I believe the combination that was most effective in my evangelizing on the work site was: First, when I lived what I believed with conviction, without compromising (to the best of my ability; and admitting I was wrong when I didn’t). And second, when I took a real interest in the lives of the guys I worked with and made myself available to them to talk to at lunch times, while we worked side by side, or commuted together, they were more inclined to try and understand the life I was leading. To be honest, I don’t know that I ever actually started many, if any, of the conversations I got into. The cliché is “walking the talk”. The talk, in this case, just happens to be the Gospel, or in other words the life of Jesus who was here to make God present. We make Christ present through word and deed. We will not make Jesus present by soapbox preaching because he must be made present by our “love”, our genuine interest in the lives of others.

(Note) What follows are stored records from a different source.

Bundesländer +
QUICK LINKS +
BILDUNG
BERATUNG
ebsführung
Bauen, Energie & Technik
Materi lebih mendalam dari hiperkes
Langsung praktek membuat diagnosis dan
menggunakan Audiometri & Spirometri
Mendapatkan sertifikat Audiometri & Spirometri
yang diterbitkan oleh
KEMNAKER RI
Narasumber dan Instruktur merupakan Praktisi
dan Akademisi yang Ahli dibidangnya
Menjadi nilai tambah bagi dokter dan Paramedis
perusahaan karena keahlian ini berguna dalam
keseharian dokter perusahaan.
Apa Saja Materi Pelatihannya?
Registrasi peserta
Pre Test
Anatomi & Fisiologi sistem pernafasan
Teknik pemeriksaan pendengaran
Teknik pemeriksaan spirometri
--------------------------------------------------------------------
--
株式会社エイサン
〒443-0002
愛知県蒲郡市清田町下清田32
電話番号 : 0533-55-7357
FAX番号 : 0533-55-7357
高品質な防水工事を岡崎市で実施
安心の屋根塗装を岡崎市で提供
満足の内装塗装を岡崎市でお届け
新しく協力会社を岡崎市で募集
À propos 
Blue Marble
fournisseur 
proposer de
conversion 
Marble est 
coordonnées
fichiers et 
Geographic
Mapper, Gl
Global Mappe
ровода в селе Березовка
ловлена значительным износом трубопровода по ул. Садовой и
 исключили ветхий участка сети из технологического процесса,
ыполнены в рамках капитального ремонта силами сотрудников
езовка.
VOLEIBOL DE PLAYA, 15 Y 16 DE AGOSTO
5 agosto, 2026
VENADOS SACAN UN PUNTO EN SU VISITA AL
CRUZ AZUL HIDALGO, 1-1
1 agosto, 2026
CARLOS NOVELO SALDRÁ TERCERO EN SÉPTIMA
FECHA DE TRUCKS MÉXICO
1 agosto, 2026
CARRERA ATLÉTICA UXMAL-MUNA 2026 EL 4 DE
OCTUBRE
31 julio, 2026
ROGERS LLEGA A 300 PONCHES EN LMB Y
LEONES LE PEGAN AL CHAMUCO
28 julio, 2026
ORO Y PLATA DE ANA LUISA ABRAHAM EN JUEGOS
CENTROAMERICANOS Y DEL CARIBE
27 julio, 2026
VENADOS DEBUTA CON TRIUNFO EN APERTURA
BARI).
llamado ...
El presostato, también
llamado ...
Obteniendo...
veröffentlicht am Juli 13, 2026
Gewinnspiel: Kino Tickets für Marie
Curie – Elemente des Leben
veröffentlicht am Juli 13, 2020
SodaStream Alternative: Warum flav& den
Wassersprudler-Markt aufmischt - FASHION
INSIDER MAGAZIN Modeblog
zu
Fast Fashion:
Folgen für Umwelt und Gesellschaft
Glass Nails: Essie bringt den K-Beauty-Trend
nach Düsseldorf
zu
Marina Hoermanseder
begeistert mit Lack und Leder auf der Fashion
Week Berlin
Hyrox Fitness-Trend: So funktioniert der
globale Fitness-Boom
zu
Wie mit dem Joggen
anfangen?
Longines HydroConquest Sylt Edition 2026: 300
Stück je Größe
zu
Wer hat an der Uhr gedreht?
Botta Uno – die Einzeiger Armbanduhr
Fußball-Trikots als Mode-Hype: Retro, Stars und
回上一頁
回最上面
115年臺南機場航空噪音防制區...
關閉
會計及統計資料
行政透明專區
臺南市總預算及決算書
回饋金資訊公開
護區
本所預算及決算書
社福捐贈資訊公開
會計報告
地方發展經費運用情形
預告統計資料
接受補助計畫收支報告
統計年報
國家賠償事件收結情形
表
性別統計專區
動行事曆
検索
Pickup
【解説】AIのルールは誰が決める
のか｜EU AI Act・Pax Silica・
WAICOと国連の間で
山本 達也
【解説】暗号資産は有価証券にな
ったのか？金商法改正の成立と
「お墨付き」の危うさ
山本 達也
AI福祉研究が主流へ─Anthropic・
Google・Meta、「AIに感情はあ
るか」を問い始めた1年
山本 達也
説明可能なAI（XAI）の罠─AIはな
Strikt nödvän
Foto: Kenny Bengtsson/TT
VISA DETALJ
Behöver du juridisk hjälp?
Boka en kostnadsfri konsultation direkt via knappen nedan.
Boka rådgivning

We are called to do this in every environment we are placed in, even the difficult ones. God wants to reach the people in our lives with the Gospel of Hope through us. If we don’t witness to them, who will? If we look at the people in our class, office, job site, sports team, or even our families and say, “it’s too hard”, or “they would never listen to me”, then who will genuinely love these people enough to do it? The reality is that we’ve been given everything, the fullness of life, and God wants all people to experience it as well. The real question is: do we have the right to keep it from them?
In the end, it was by evangelizing these young, university-aged men that I felt my call to be a full-time missionary with CCO!